Sweeney was amazing in Euphoria season 2. But in the season 3 premiere? It’s tough to watch.

In a press release ahead of the premiere, Levinson shared a bit about why he wanted to return for another season. According to the TV creator, season 3 was born out of how much Angus Cloud’s death deeply affected him. “With addiction, you’re supposed to be prepared for the loss of someone struggling, but his death stirred an anger—not only for him but for the many young lives in America cut short by fentanyl,” he wrote. “This season became my way to honor Angus and all the kids who weren’t offered a second chance.”

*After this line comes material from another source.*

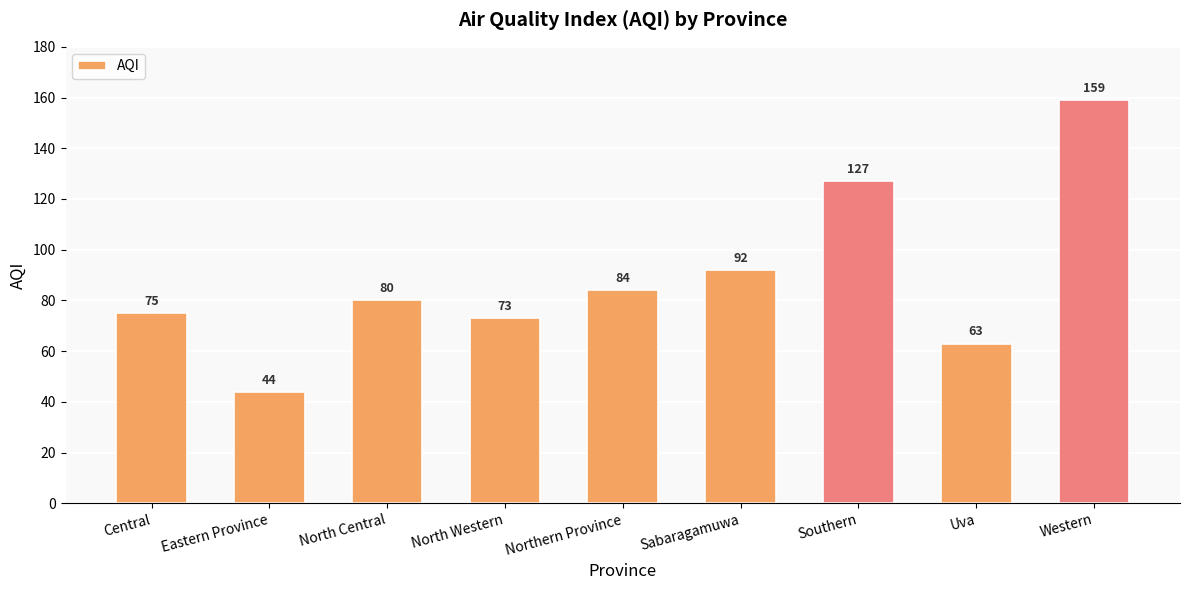

Is it true that the value at Sabaragamuwa is 92?

True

If Euphoria season 3 is that second chance, then I can only hope Levinson makes the most of it. The world he’s concocted for these characters is a hollow purgatory where humanity’s horrid impulses reign. Season 2 played out as if every character constantly looked at a decision tree and picked the worst possible option. Rue is clearly taking the second-chance idea to heart the most so far. But for most of Levinson’s other characters, second chances can’t come, because they haven’t learned anything from their first.

Adewale Akinnuoye-Agbaje euphoria season 3

HBO

Adewale Akinnuoye-Agbaje is an immediate standout as Alamo.

Based on early reviews of the season so far, it appears I’m a little more optimistic about this road ahead than my peers are. Episode 1 reminds viewers why we were so drawn to the series in the first place—from the campy relationship drama to the barely watchable gross-out trauma of the drug trade. I’m down for the ride. Hell, to even hate-watch Euphoria is a better hour than anything else on TV that we tune in to just to see how it plays out.

My only guess is that Levinson plans to borrow a page from spaghetti westerns like A Few Dollars More and have Rue provoke both sides until they kill each other. Hopefully she finds freedom out of it in a way that doesn’t just show her packing up and moving on to the next town like Clint Eastwood. Euphoria needs to end its journey by mining some real depth from the hearts of its characters, lest the series close the curtains by proving that it’s just as vapid as everyone says it is. But Rue won’t go out without taking a swing, and neither will Euphoria.